┌──
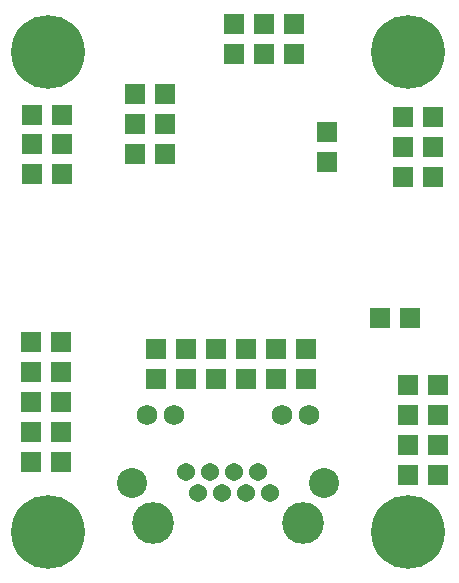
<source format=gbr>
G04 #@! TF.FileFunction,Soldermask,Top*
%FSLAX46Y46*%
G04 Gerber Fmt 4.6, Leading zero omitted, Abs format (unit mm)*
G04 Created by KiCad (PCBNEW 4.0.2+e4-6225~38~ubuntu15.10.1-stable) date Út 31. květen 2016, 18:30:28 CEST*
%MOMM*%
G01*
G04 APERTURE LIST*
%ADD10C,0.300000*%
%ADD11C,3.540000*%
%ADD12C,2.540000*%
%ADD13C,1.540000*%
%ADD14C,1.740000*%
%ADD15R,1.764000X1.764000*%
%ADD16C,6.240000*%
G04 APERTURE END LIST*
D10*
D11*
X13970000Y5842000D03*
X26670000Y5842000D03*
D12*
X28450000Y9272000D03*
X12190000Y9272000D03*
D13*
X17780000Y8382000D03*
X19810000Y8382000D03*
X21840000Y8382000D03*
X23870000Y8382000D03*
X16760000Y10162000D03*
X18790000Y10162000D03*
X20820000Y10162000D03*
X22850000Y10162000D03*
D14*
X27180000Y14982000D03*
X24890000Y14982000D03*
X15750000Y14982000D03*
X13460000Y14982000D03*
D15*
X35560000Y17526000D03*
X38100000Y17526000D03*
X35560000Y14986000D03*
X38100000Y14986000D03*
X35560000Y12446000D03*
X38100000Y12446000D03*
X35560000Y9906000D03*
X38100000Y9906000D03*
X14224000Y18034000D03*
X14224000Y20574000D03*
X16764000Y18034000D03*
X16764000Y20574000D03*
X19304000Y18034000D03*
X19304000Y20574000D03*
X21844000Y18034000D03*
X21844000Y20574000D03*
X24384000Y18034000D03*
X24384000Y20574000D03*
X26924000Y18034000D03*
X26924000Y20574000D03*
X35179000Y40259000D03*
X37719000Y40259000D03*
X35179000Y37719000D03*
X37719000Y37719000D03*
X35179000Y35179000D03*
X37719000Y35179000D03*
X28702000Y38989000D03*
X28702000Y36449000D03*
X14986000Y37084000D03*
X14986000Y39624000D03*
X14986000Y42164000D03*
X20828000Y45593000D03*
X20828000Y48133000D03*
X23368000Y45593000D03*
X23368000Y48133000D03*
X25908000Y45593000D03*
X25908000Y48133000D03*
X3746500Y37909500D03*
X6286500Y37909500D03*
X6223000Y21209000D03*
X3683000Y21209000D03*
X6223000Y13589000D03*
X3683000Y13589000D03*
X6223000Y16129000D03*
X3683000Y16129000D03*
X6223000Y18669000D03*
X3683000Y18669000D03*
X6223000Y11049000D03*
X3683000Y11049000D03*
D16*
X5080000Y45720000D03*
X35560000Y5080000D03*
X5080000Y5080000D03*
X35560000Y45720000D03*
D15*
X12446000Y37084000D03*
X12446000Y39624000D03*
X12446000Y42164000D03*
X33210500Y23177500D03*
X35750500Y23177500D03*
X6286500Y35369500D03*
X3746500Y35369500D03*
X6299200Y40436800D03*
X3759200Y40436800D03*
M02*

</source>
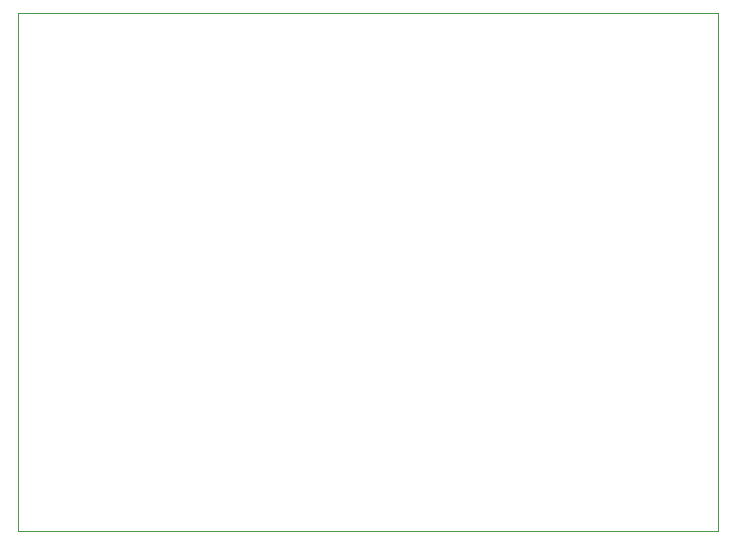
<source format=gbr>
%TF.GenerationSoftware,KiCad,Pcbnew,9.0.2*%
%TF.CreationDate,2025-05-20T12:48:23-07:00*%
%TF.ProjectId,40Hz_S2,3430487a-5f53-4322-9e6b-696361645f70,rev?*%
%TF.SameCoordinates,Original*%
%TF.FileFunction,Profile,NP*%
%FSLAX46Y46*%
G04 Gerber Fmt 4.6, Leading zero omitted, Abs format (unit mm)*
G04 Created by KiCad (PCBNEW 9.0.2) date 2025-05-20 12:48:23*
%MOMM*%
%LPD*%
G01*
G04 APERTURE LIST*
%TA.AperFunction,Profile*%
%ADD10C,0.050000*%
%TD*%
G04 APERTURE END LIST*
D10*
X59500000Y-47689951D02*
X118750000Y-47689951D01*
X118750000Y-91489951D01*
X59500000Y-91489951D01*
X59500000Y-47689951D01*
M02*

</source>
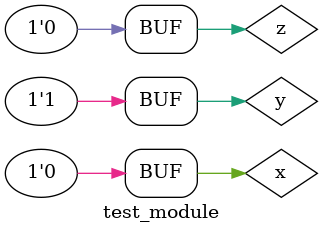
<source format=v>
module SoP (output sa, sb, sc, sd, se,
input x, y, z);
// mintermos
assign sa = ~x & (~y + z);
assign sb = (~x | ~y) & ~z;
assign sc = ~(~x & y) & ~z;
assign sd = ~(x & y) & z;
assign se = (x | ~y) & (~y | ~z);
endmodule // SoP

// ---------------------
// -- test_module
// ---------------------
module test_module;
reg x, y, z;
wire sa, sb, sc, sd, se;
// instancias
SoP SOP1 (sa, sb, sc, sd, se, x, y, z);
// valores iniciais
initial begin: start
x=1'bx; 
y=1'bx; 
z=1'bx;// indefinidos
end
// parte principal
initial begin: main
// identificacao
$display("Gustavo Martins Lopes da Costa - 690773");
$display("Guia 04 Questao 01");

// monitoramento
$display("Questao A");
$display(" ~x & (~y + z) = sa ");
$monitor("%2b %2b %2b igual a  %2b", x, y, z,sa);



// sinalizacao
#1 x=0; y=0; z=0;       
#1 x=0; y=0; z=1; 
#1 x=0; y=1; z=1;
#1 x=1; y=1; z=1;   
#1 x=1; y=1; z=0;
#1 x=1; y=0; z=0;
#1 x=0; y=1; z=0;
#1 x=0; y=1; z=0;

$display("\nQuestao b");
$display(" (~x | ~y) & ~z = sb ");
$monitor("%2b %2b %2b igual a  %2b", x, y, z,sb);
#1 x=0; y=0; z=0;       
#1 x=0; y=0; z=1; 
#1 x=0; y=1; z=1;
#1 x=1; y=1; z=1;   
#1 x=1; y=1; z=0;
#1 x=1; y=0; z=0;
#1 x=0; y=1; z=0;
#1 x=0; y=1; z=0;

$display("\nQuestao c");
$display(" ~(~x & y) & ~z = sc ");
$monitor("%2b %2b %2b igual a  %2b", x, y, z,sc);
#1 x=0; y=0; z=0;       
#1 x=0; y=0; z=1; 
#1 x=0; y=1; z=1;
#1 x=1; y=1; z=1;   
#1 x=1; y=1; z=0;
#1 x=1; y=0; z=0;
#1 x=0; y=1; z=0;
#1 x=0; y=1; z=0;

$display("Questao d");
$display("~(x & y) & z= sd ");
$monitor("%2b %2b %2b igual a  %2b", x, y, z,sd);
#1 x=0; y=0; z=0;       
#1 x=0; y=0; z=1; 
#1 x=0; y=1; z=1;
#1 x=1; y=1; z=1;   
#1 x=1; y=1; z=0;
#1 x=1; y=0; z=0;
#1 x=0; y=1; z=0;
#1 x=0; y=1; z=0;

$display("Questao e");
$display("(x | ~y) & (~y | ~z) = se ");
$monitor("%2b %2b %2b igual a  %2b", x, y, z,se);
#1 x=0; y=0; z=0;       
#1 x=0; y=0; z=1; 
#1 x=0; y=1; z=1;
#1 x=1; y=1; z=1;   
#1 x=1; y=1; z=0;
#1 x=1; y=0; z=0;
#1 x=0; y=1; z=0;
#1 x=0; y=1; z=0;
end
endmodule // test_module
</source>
└──
● What to produce: The material should be duplicated word for word, with no images included.

● Exercise output:
<source format=gbr>
G04 #@! TF.FileFunction,Soldermask,Top*
%FSLAX46Y46*%
G04 Gerber Fmt 4.6, Leading zero omitted, Abs format (unit mm)*
G04 Created by KiCad (PCBNEW 4.0.2+e4-6225~38~ubuntu15.10.1-stable) date Út 31. květen 2016, 18:30:28 CEST*
%MOMM*%
G01*
G04 APERTURE LIST*
%ADD10C,0.300000*%
%ADD11C,3.540000*%
%ADD12C,2.540000*%
%ADD13C,1.540000*%
%ADD14C,1.740000*%
%ADD15R,1.764000X1.764000*%
%ADD16C,6.240000*%
G04 APERTURE END LIST*
D10*
D11*
X13970000Y5842000D03*
X26670000Y5842000D03*
D12*
X28450000Y9272000D03*
X12190000Y9272000D03*
D13*
X17780000Y8382000D03*
X19810000Y8382000D03*
X21840000Y8382000D03*
X23870000Y8382000D03*
X16760000Y10162000D03*
X18790000Y10162000D03*
X20820000Y10162000D03*
X22850000Y10162000D03*
D14*
X27180000Y14982000D03*
X24890000Y14982000D03*
X15750000Y14982000D03*
X13460000Y14982000D03*
D15*
X35560000Y17526000D03*
X38100000Y17526000D03*
X35560000Y14986000D03*
X38100000Y14986000D03*
X35560000Y12446000D03*
X38100000Y12446000D03*
X35560000Y9906000D03*
X38100000Y9906000D03*
X14224000Y18034000D03*
X14224000Y20574000D03*
X16764000Y18034000D03*
X16764000Y20574000D03*
X19304000Y18034000D03*
X19304000Y20574000D03*
X21844000Y18034000D03*
X21844000Y20574000D03*
X24384000Y18034000D03*
X24384000Y20574000D03*
X26924000Y18034000D03*
X26924000Y20574000D03*
X35179000Y40259000D03*
X37719000Y40259000D03*
X35179000Y37719000D03*
X37719000Y37719000D03*
X35179000Y35179000D03*
X37719000Y35179000D03*
X28702000Y38989000D03*
X28702000Y36449000D03*
X14986000Y37084000D03*
X14986000Y39624000D03*
X14986000Y42164000D03*
X20828000Y45593000D03*
X20828000Y48133000D03*
X23368000Y45593000D03*
X23368000Y48133000D03*
X25908000Y45593000D03*
X25908000Y48133000D03*
X3746500Y37909500D03*
X6286500Y37909500D03*
X6223000Y21209000D03*
X3683000Y21209000D03*
X6223000Y13589000D03*
X3683000Y13589000D03*
X6223000Y16129000D03*
X3683000Y16129000D03*
X6223000Y18669000D03*
X3683000Y18669000D03*
X6223000Y11049000D03*
X3683000Y11049000D03*
D16*
X5080000Y45720000D03*
X35560000Y5080000D03*
X5080000Y5080000D03*
X35560000Y45720000D03*
D15*
X12446000Y37084000D03*
X12446000Y39624000D03*
X12446000Y42164000D03*
X33210500Y23177500D03*
X35750500Y23177500D03*
X6286500Y35369500D03*
X3746500Y35369500D03*
X6299200Y40436800D03*
X3759200Y40436800D03*
M02*

</source>
<source format=gbr>
%TF.GenerationSoftware,KiCad,Pcbnew,9.0.2*%
%TF.CreationDate,2025-05-20T12:48:23-07:00*%
%TF.ProjectId,40Hz_S2,3430487a-5f53-4322-9e6b-696361645f70,rev?*%
%TF.SameCoordinates,Original*%
%TF.FileFunction,Profile,NP*%
%FSLAX46Y46*%
G04 Gerber Fmt 4.6, Leading zero omitted, Abs format (unit mm)*
G04 Created by KiCad (PCBNEW 9.0.2) date 2025-05-20 12:48:23*
%MOMM*%
%LPD*%
G01*
G04 APERTURE LIST*
%TA.AperFunction,Profile*%
%ADD10C,0.050000*%
%TD*%
G04 APERTURE END LIST*
D10*
X59500000Y-47689951D02*
X118750000Y-47689951D01*
X118750000Y-91489951D01*
X59500000Y-91489951D01*
X59500000Y-47689951D01*
M02*

</source>
<source format=v>
module SoP (output sa, sb, sc, sd, se,
input x, y, z);
// mintermos
assign sa = ~x & (~y + z);
assign sb = (~x | ~y) & ~z;
assign sc = ~(~x & y) & ~z;
assign sd = ~(x & y) & z;
assign se = (x | ~y) & (~y | ~z);
endmodule // SoP

// ---------------------
// -- test_module
// ---------------------
module test_module;
reg x, y, z;
wire sa, sb, sc, sd, se;
// instancias
SoP SOP1 (sa, sb, sc, sd, se, x, y, z);
// valores iniciais
initial begin: start
x=1'bx; 
y=1'bx; 
z=1'bx;// indefinidos
end
// parte principal
initial begin: main
// identificacao
$display("Gustavo Martins Lopes da Costa - 690773");
$display("Guia 04 Questao 01");

// monitoramento
$display("Questao A");
$display(" ~x & (~y + z) = sa ");
$monitor("%2b %2b %2b igual a  %2b", x, y, z,sa);



// sinalizacao
#1 x=0; y=0; z=0;       
#1 x=0; y=0; z=1; 
#1 x=0; y=1; z=1;
#1 x=1; y=1; z=1;   
#1 x=1; y=1; z=0;
#1 x=1; y=0; z=0;
#1 x=0; y=1; z=0;
#1 x=0; y=1; z=0;

$display("\nQuestao b");
$display(" (~x | ~y) & ~z = sb ");
$monitor("%2b %2b %2b igual a  %2b", x, y, z,sb);
#1 x=0; y=0; z=0;       
#1 x=0; y=0; z=1; 
#1 x=0; y=1; z=1;
#1 x=1; y=1; z=1;   
#1 x=1; y=1; z=0;
#1 x=1; y=0; z=0;
#1 x=0; y=1; z=0;
#1 x=0; y=1; z=0;

$display("\nQuestao c");
$display(" ~(~x & y) & ~z = sc ");
$monitor("%2b %2b %2b igual a  %2b", x, y, z,sc);
#1 x=0; y=0; z=0;       
#1 x=0; y=0; z=1; 
#1 x=0; y=1; z=1;
#1 x=1; y=1; z=1;   
#1 x=1; y=1; z=0;
#1 x=1; y=0; z=0;
#1 x=0; y=1; z=0;
#1 x=0; y=1; z=0;

$display("Questao d");
$display("~(x & y) & z= sd ");
$monitor("%2b %2b %2b igual a  %2b", x, y, z,sd);
#1 x=0; y=0; z=0;       
#1 x=0; y=0; z=1; 
#1 x=0; y=1; z=1;
#1 x=1; y=1; z=1;   
#1 x=1; y=1; z=0;
#1 x=1; y=0; z=0;
#1 x=0; y=1; z=0;
#1 x=0; y=1; z=0;

$display("Questao e");
$display("(x | ~y) & (~y | ~z) = se ");
$monitor("%2b %2b %2b igual a  %2b", x, y, z,se);
#1 x=0; y=0; z=0;       
#1 x=0; y=0; z=1; 
#1 x=0; y=1; z=1;
#1 x=1; y=1; z=1;   
#1 x=1; y=1; z=0;
#1 x=1; y=0; z=0;
#1 x=0; y=1; z=0;
#1 x=0; y=1; z=0;
end
endmodule // test_module
</source>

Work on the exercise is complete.